_Material supplied_

....

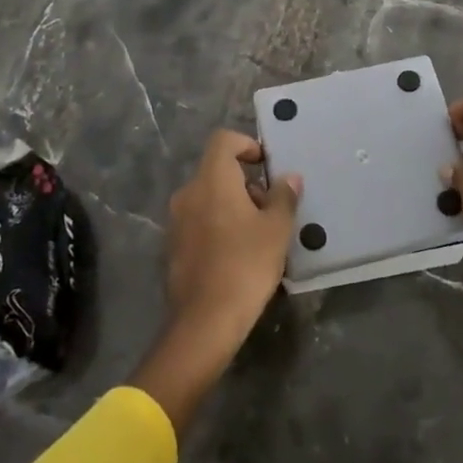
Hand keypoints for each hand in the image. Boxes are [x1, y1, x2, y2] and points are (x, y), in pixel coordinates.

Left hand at [163, 128, 299, 347]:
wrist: (204, 322)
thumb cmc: (245, 265)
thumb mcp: (276, 229)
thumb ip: (283, 197)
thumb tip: (289, 178)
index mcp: (212, 180)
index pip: (224, 140)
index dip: (247, 144)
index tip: (267, 166)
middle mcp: (189, 193)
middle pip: (217, 170)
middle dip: (246, 183)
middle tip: (271, 208)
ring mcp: (176, 221)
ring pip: (209, 197)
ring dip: (233, 205)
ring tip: (259, 234)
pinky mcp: (173, 247)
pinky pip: (199, 221)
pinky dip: (219, 225)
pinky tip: (238, 254)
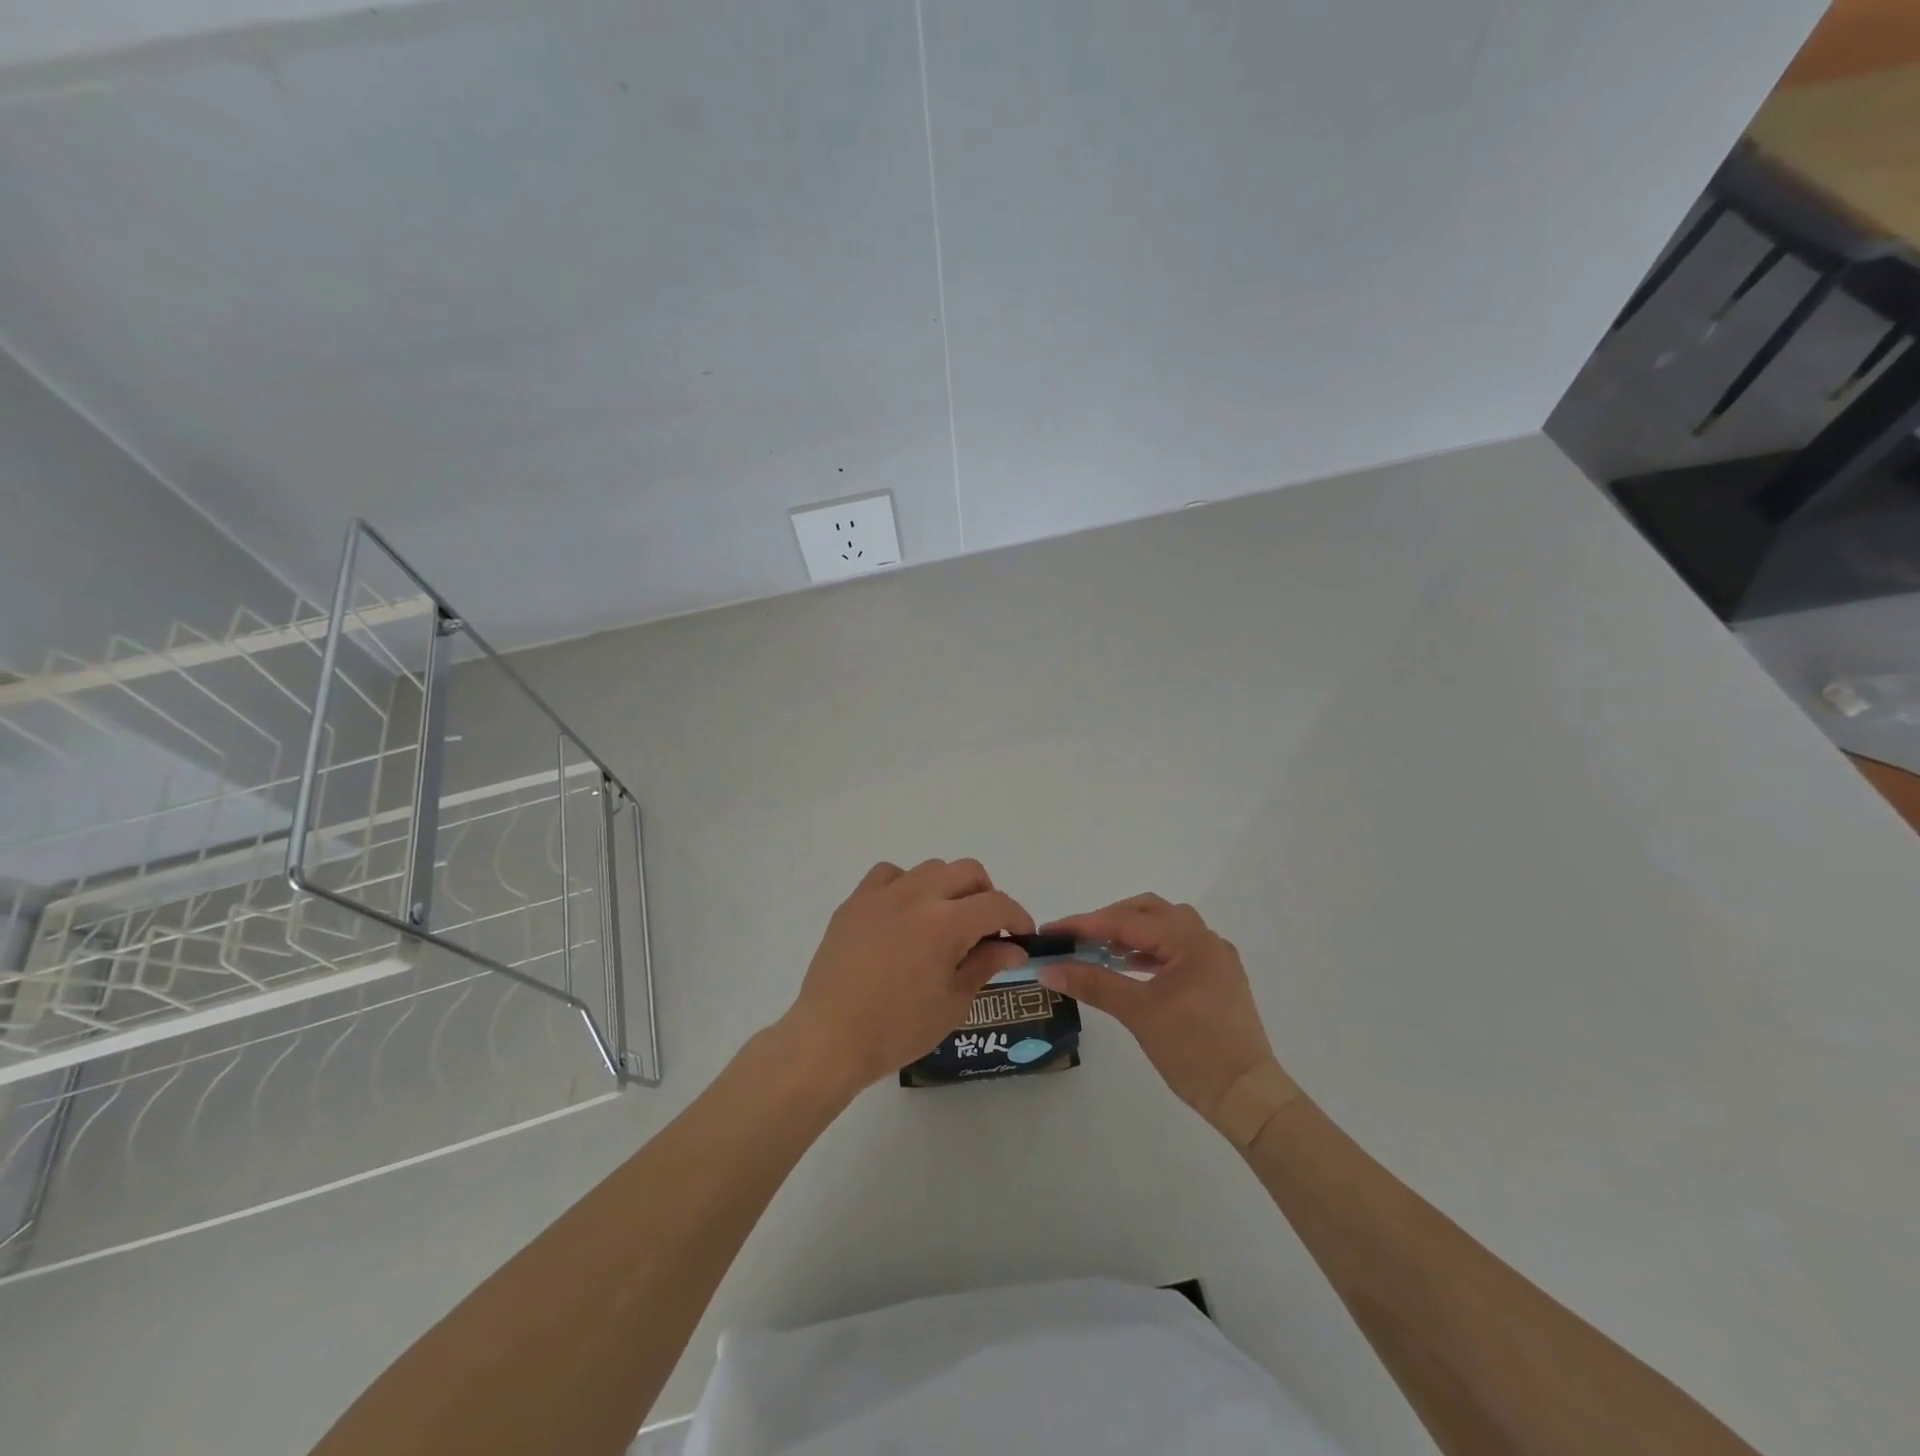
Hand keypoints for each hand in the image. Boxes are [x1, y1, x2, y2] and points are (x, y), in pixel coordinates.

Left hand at [778, 860, 1032, 1094]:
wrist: (831, 1037)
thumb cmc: (898, 1028)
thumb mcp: (953, 1002)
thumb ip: (985, 965)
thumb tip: (1013, 948)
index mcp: (947, 922)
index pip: (996, 904)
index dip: (1017, 917)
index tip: (1021, 937)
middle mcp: (918, 895)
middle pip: (967, 871)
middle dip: (987, 895)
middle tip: (986, 928)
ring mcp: (882, 894)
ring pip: (930, 868)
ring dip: (948, 887)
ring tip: (944, 920)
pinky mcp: (855, 902)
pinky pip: (888, 874)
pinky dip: (906, 885)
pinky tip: (904, 912)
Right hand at [1037, 895, 1276, 1129]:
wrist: (1248, 1097)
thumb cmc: (1194, 1051)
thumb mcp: (1138, 1014)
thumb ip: (1093, 983)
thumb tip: (1048, 969)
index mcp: (1191, 941)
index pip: (1128, 921)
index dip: (1085, 924)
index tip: (1051, 931)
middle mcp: (1206, 940)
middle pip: (1149, 912)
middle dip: (1109, 920)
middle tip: (1076, 938)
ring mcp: (1215, 959)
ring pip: (1164, 928)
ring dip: (1130, 933)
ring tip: (1097, 950)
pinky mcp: (1217, 979)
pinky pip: (1176, 949)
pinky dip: (1148, 951)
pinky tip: (1127, 966)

....

_Work request_
Within the listing above, locate the line containing "wrist: (204, 322)" and the line containing "middle dip: (246, 183)". Reproduce those two lines and all lines between them exactly, with nothing added.

_Result for this task_
wrist: (204, 322)
thumb cmc: (245, 265)
thumb mcp: (276, 229)
thumb ip: (283, 197)
thumb tip: (289, 178)
index mcp: (212, 180)
index pip: (224, 140)
index dip: (247, 144)
index tip: (267, 166)
middle mcp: (189, 193)
middle pip: (217, 170)
middle dip: (246, 183)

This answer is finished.